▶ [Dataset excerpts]
========================================

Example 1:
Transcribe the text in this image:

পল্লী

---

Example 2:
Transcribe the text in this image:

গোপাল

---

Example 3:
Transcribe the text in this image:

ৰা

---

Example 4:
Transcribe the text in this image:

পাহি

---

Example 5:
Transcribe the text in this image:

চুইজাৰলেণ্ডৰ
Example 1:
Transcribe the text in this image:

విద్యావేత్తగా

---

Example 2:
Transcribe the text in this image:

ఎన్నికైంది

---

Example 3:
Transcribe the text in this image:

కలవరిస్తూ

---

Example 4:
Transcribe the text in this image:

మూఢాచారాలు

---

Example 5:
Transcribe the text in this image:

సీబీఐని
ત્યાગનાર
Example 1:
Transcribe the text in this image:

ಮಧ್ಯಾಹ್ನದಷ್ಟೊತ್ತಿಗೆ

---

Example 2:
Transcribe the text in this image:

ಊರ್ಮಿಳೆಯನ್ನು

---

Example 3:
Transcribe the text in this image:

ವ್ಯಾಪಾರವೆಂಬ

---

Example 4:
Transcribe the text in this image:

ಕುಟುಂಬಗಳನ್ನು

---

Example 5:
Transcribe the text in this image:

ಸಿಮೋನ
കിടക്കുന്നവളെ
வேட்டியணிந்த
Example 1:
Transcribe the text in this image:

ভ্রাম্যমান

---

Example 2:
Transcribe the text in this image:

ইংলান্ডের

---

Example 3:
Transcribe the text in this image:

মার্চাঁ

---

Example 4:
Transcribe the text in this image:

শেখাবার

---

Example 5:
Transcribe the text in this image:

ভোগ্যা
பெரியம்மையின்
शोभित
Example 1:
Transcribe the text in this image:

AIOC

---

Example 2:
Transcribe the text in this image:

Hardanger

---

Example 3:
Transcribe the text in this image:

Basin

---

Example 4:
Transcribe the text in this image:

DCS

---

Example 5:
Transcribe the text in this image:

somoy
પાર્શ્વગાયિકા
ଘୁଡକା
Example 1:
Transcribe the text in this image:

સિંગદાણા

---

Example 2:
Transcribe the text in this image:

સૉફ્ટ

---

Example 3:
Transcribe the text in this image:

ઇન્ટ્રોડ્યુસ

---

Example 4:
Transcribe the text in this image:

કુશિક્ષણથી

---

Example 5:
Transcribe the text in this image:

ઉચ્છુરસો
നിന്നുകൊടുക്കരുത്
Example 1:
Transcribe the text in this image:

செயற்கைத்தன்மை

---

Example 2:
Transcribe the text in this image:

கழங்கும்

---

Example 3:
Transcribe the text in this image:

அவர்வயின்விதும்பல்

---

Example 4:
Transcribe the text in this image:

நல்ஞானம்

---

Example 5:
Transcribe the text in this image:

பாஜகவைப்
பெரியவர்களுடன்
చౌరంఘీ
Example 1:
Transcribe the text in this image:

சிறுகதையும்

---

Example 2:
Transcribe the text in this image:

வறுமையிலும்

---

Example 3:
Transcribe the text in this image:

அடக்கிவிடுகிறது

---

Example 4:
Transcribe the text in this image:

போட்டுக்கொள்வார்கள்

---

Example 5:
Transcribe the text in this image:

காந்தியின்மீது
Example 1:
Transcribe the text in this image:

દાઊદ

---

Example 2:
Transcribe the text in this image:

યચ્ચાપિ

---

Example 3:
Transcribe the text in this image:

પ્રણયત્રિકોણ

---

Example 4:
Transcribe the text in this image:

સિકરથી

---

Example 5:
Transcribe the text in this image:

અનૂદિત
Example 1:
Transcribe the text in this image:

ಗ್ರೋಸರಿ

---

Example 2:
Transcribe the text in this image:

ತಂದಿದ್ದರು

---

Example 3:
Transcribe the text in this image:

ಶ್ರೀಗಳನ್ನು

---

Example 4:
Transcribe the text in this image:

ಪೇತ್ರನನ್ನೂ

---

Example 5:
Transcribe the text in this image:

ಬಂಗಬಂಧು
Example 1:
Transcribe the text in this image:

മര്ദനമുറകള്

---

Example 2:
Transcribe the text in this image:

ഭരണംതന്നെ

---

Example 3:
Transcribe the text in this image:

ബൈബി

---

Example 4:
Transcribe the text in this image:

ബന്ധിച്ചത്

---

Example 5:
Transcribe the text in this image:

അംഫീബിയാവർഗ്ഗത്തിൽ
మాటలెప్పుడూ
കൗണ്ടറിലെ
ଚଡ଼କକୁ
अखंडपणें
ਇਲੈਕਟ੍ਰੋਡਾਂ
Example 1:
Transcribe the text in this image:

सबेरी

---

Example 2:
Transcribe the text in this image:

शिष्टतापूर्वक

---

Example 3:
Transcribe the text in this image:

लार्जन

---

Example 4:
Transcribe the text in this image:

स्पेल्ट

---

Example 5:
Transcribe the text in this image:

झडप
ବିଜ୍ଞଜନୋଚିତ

========================================

▶ [Exercise brief] Copy the whole of the data above exactly.

▶ [Answer box]
Example 1:
Transcribe the text in this image:

পল্লী

---

Example 2:
Transcribe the text in this image:

গোপাল

---

Example 3:
Transcribe the text in this image:

ৰা

---

Example 4:
Transcribe the text in this image:

পাহি

---

Example 5:
Transcribe the text in this image:

চুইজাৰলেণ্ডৰ
Example 1:
Transcribe the text in this image:

విద్యావేత్తగా

---

Example 2:
Transcribe the text in this image:

ఎన్నికైంది

---

Example 3:
Transcribe the text in this image:

కలవరిస్తూ

---

Example 4:
Transcribe the text in this image:

మూఢాచారాలు

---

Example 5:
Transcribe the text in this image:

సీబీఐని
ત્યાગનાર
Example 1:
Transcribe the text in this image:

ಮಧ್ಯಾಹ್ನದಷ್ಟೊತ್ತಿಗೆ

---

Example 2:
Transcribe the text in this image:

ಊರ್ಮಿಳೆಯನ್ನು

---

Example 3:
Transcribe the text in this image:

ವ್ಯಾಪಾರವೆಂಬ

---

Example 4:
Transcribe the text in this image:

ಕುಟುಂಬಗಳನ್ನು

---

Example 5:
Transcribe the text in this image:

ಸಿಮೋನ
കിടക്കുന്നവളെ
வேட்டியணிந்த
Example 1:
Transcribe the text in this image:

ভ্রাম্যমান

---

Example 2:
Transcribe the text in this image:

ইংলান্ডের

---

Example 3:
Transcribe the text in this image:

মার্চাঁ

---

Example 4:
Transcribe the text in this image:

শেখাবার

---

Example 5:
Transcribe the text in this image:

ভোগ্যা
பெரியம்மையின்
शोभित
Example 1:
Transcribe the text in this image:

AIOC

---

Example 2:
Transcribe the text in this image:

Hardanger

---

Example 3:
Transcribe the text in this image:

Basin

---

Example 4:
Transcribe the text in this image:

DCS

---

Example 5:
Transcribe the text in this image:

somoy
પાર્શ્વગાયિકા
ଘୁଡକା
Example 1:
Transcribe the text in this image:

સિંગદાણા

---

Example 2:
Transcribe the text in this image:

સૉફ્ટ

---

Example 3:
Transcribe the text in this image:

ઇન્ટ્રોડ્યુસ

---

Example 4:
Transcribe the text in this image:

કુશિક્ષણથી

---

Example 5:
Transcribe the text in this image:

ઉચ્છુરસો
നിന്നുകൊടുക്കരുത്
Example 1:
Transcribe the text in this image:

செயற்கைத்தன்மை

---

Example 2:
Transcribe the text in this image:

கழங்கும்

---

Example 3:
Transcribe the text in this image:

அவர்வயின்விதும்பல்

---

Example 4:
Transcribe the text in this image:

நல்ஞானம்

---

Example 5:
Transcribe the text in this image:

பாஜகவைப்
பெரியவர்களுடன்
చౌరంఘీ
Example 1:
Transcribe the text in this image:

சிறுகதையும்

---

Example 2:
Transcribe the text in this image:

வறுமையிலும்

---

Example 3:
Transcribe the text in this image:

அடக்கிவிடுகிறது

---

Example 4:
Transcribe the text in this image:

போட்டுக்கொள்வார்கள்

---

Example 5:
Transcribe the text in this image:

காந்தியின்மீது
Example 1:
Transcribe the text in this image:

દાઊદ

---

Example 2:
Transcribe the text in this image:

યચ્ચાપિ

---

Example 3:
Transcribe the text in this image:

પ્રણયત્રિકોણ

---

Example 4:
Transcribe the text in this image:

સિકરથી

---

Example 5:
Transcribe the text in this image:

અનૂદિત
Example 1:
Transcribe the text in this image:

ಗ್ರೋಸರಿ

---

Example 2:
Transcribe the text in this image:

ತಂದಿದ್ದರು

---

Example 3:
Transcribe the text in this image:

ಶ್ರೀಗಳನ್ನು

---

Example 4:
Transcribe the text in this image:

ಪೇತ್ರನನ್ನೂ

---

Example 5:
Transcribe the text in this image:

ಬಂಗಬಂಧು
Example 1:
Transcribe the text in this image:

മര്ദനമുറകള്

---

Example 2:
Transcribe the text in this image:

ഭരണംതന്നെ

---

Example 3:
Transcribe the text in this image:

ബൈബി

---

Example 4:
Transcribe the text in this image:

ബന്ധിച്ചത്

---

Example 5:
Transcribe the text in this image:

അംഫീബിയാവർഗ്ഗത്തിൽ
మాటలెప్పుడూ
കൗണ്ടറിലെ
ଚଡ଼କକୁ
अखंडपणें
ਇਲੈਕਟ੍ਰੋਡਾਂ
Example 1:
Transcribe the text in this image:

सबेरी

---

Example 2:
Transcribe the text in this image:

शिष्टतापूर्वक

---

Example 3:
Transcribe the text in this image:

लार्जन

---

Example 4:
Transcribe the text in this image:

स्पेल्ट

---

Example 5:
Transcribe the text in this image:

झडप
ବିଜ୍ଞଜନୋଚିତ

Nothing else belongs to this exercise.